You need a clear mind and a healthy body before you can dedicate yourself to overcoming addiction. Because it is dangerous to abruptly stop taking opioids, it is best to work with medical professionals who can guide you through the process of drug-assisted detoxification.
Suboxone can be a major help through the withdrawal process, preventing unpleasant symptoms that would cause you to suffer unnecessarily in the early days of treatment.
You may administer your own Suboxone as part of an outpatient treatment plan, or you may take it while inpatient at a treatment facility.
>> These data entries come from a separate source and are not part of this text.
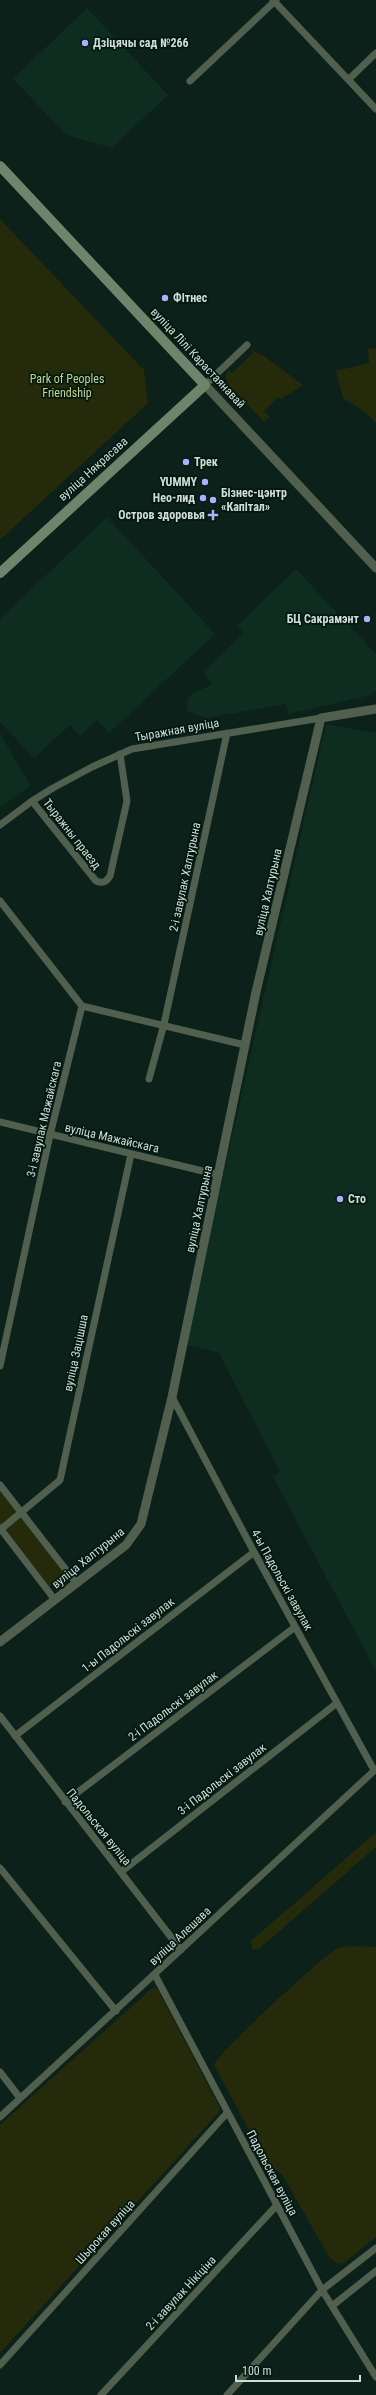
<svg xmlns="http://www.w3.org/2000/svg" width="376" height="2395" viewBox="0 0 376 2395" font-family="'Roboto Condensed',sans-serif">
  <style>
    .built { fill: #0e2c20 }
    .green { fill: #252a0a }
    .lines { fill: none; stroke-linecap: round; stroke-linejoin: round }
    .minor { stroke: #515f4f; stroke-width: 7 }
    .tertiary { stroke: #515f4f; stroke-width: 9 }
    .secondary { stroke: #6f856b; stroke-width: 10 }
    .poi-dot { fill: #adaffb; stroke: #031810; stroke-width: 1.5 }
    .labels { text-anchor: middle; stroke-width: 3.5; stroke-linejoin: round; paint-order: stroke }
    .poi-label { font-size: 12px; font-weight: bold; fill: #d1ded8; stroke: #031810; text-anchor: start }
    .street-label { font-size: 12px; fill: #d1ded8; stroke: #031810 }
    .park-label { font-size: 12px; fill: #c6d48b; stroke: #031810 }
  </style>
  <rect width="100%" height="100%" fill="#0c2119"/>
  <path class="built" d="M87,8l81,87 -56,53 -45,-13 -54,-56z
    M107,517l108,117 -106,99 -12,-13 -17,16 -10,-11 -36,33 -34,-36v-103z
    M296,569l80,85v36l-5,5 -82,19 -3,-10 -79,14 -18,-6 -3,-3 2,-11 5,-5 20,-9 -10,-12 41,-39 -7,-7z
    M326,724l50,9v938l-103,-194 7,-5 -61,-119 -31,-8 3,-29z
    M0,734l31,52 -31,21z"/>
  <path class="green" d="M0,219l144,151 4,33 -148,137z
    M376,348v75l-10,-10 -23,-15 -7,-27 33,-8 -1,-14z
    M250,349l14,7 39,29 -22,14 -3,-2 -14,14 6,6 -6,5 -36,-37 -2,-9 2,-7 4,4 21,-20z
    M0,1485l68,88 -22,17 -46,-62z
    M376,1832v15l-117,102h-7l-1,-8z
    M376,1947v290l-32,26 -6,1 -9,-7 -47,-83 -15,-11 -53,-98c7,-15 110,-111 125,-117 10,-3 27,-1 37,-1z
    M155,1988l3,2 61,116v6l-219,241v-228l151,-136z"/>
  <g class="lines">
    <path class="minor" d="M273,0l103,109
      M349,79l27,-26
      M190,81l86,-81
      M205,385l42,-40
      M32,801l64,80c7,3 10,1 14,-5l17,-75 -7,-47
      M0,825l32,-24 21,-13 39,-21 40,-18 189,-31
      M0,901l82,105
      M82,1006l163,39
      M149,1079l15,-55 63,-291
      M0,1122l219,53
      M0,1366l50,-231 32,-129
      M172,1397l82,155 120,218
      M0,1485l77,99
      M0,1528l55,72
      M0,1530l60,-50 71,-326
      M0,1716l181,234
      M15,1736l239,-184
      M65,1802l230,-175
      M0,1868l116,143
      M121,1872l216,-169
      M155,1975l167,315 54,87
      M0,2072l20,26
      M0,2117l376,-348
      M332,2306l44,-35
      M0,2365l227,-252
      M101,2395l176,-190
      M227,2395l95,-105 54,-42"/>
    <path class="tertiary" d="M205,385l171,183
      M0,1642l126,-97 15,-21 31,-127 84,-405 65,-274 55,-9"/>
    <path class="secondary" d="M0,166l205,219 -205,188"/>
  </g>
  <g class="poi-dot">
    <circle cx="85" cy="43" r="4"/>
    <circle cx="165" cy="298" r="4"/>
    <circle cx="186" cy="462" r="4"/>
    <circle cx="205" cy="482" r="4"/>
    <circle cx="203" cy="498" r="4"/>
    <circle cx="213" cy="500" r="4"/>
    <path d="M211 509h4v4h4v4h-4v4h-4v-4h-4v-4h4z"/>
    <circle cx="367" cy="619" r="4"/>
    <circle cx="340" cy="1199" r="4"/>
  </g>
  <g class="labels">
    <g class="poi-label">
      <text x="93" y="47">Дзіцячы сад №266</text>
      <text x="173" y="302">Фітнес</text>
      <text x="194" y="466">Трек</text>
      <text x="197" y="486" text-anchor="end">YUMMY</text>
      <text x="221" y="497">Бізнес-цэнтр<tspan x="221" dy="14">«Капітал»</tspan></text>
      <text x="195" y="502" text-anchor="end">Нео-лид</text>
      <text x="205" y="519" text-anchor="end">Остров здоровья</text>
      <text x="359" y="623" text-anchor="end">БЦ Сакрамэнт</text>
      <text x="348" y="1203">Сто</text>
    </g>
    <g class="street-label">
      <text transform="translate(198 358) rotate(47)" y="4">вуліца Лілі Карастаянавай</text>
      <text transform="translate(93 469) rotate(-42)" y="4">вуліца Някрасава</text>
      <text transform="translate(177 730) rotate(-10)" y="4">Тыражная вуліца</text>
      <text transform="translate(72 834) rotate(52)" y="4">Тыражны праезд</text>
      <text transform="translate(185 877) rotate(-78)" y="4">2-і завулак Халтурына</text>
      <text transform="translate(268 892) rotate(-77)" y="4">вуліца Халтурына</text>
      <text transform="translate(44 1119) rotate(-77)" y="4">3-і завулак Мажайскага</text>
      <text transform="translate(112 1138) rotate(13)" y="4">вуліца Мажайскага</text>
      <text transform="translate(199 1209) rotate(-78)" y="4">вуліца Халтурына</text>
      <text transform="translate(76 1353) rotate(-78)" y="4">вуліца Зацішша</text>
      <text transform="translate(88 1558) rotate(-39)" y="4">вуліца Халтурына</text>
      <text transform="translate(282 1580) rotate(61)" y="4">4-ы Падольскі завулак</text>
      <text transform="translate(128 1635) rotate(-38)" y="4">1-ы Падольскі завулак</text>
      <text transform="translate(173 1706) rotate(-37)" y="4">2-і Падольскі завулак</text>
      <text transform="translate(222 1779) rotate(-38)" y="4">3-і Падольскі завулак</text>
      <text transform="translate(99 1827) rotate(51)" y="4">Падольская вуліца</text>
      <text transform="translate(180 1936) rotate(-43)" y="4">вуліца Алешава</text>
      <text transform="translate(272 2173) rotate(62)" y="4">Падольская вуліца</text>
      <text transform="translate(105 2232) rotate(-48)" y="4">Шырокая вуліца</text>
      <text transform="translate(181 2293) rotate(-47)" y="4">2-і завулак Нікіціна</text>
    </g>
    <g class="park-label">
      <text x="67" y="383">Park of Peoples<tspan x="67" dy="14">Friendship</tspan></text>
    </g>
  </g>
  <path d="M236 2375v6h124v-6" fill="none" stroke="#d1ded8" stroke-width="2"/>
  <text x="242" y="2375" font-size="12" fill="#d1ded8" stroke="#031810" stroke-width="3" paint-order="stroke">100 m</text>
</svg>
There is no one “right” way to approach recovery.
But whatever treatment options you decide on, your plan will include some or all of the following elements:
- Individual, group, and family/couples counseling
- Treatment for co-occurring conditions that are likely fueling your substance abuse
- Cognitive-behavioral therapy to retrain your brain with new forms of coping
- 12-step meetings based on the program that began with Alcoholics Anonymous
- Nutrition, fitness and health counseling to insure that your mind and body is physically able to heal from any damage done by drug use.